An internal memo from founder and CEO Tobi Lütke of the thriving Canadian software firm Shopify leaked last week.
It would be easy to poke fun at the editors of Business Insider for even publishing a months-old e-mail, given that his most important point is that Shopify is a business.
That means it's not a family — at Shopify poor performers will get asked to leave — and it's not the government.
It can't stand completely apart from a culture or a country, as Lütke also wrote, but Shopify can't solve big social problems. And it can't supply everything an employee might need.
The timing of his memo last summer suggests a little about why he wrote it, because it followed by just a couple of months the murder of George Floyd in Minneapolis.

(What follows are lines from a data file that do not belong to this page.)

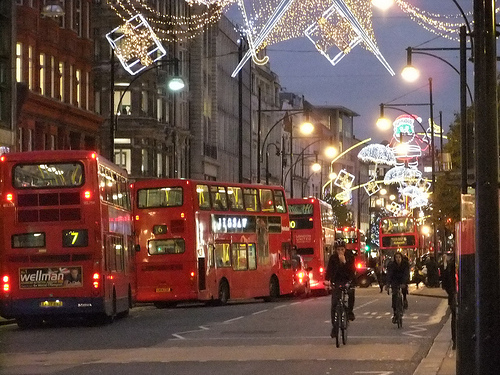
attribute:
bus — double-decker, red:
[0, 147, 135, 324]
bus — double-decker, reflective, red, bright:
[128, 178, 295, 304]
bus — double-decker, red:
[287, 194, 336, 292]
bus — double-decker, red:
[380, 215, 438, 273]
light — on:
[400, 46, 421, 87]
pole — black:
[459, 26, 469, 199]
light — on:
[377, 103, 391, 133]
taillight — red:
[92, 263, 103, 294]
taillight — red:
[2, 270, 12, 301]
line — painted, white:
[223, 314, 245, 324]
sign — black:
[208, 213, 283, 232]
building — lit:
[13, 1, 101, 153]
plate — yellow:
[40, 300, 65, 307]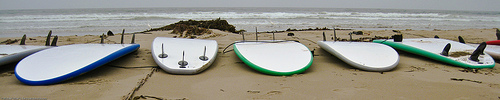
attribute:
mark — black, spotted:
[177, 54, 190, 70]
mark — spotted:
[157, 50, 170, 60]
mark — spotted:
[198, 53, 212, 64]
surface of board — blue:
[13, 41, 139, 88]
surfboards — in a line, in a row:
[3, 34, 499, 86]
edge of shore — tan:
[1, 34, 498, 100]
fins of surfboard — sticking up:
[440, 39, 489, 61]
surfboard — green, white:
[233, 39, 312, 79]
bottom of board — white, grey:
[152, 34, 220, 72]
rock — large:
[147, 17, 241, 37]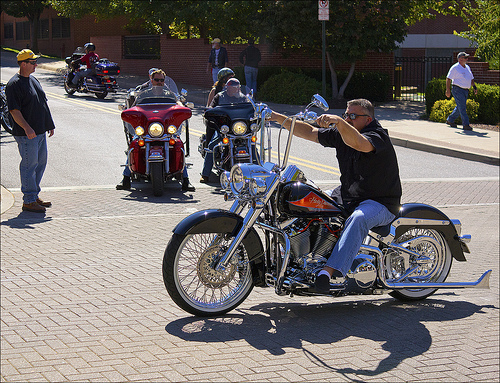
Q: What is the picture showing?
A: It is showing a road.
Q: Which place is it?
A: It is a road.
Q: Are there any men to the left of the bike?
A: Yes, there is a man to the left of the bike.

The way Floyd was killed forced white executives who always thought of themselves as enlightened to question what they thought they knew about the long history of racial injustice in America.
It's hardly surprising that staffers up and down the organizational chart, including at Shopify, logged in at work and wanted to keep this conversation going. You can see how hard this was for some managers, like when Coinbase Global CEO Brian Armstrong became one of the first tech CEOs to shut down what he considered political discussions on grounds they divide the team and distract from the work.
That approach didn't always go that well, of course, as seen with the Chicago software firm Basecamp. It's well known for its project-management software even though this spring it had fewer than 60 employees.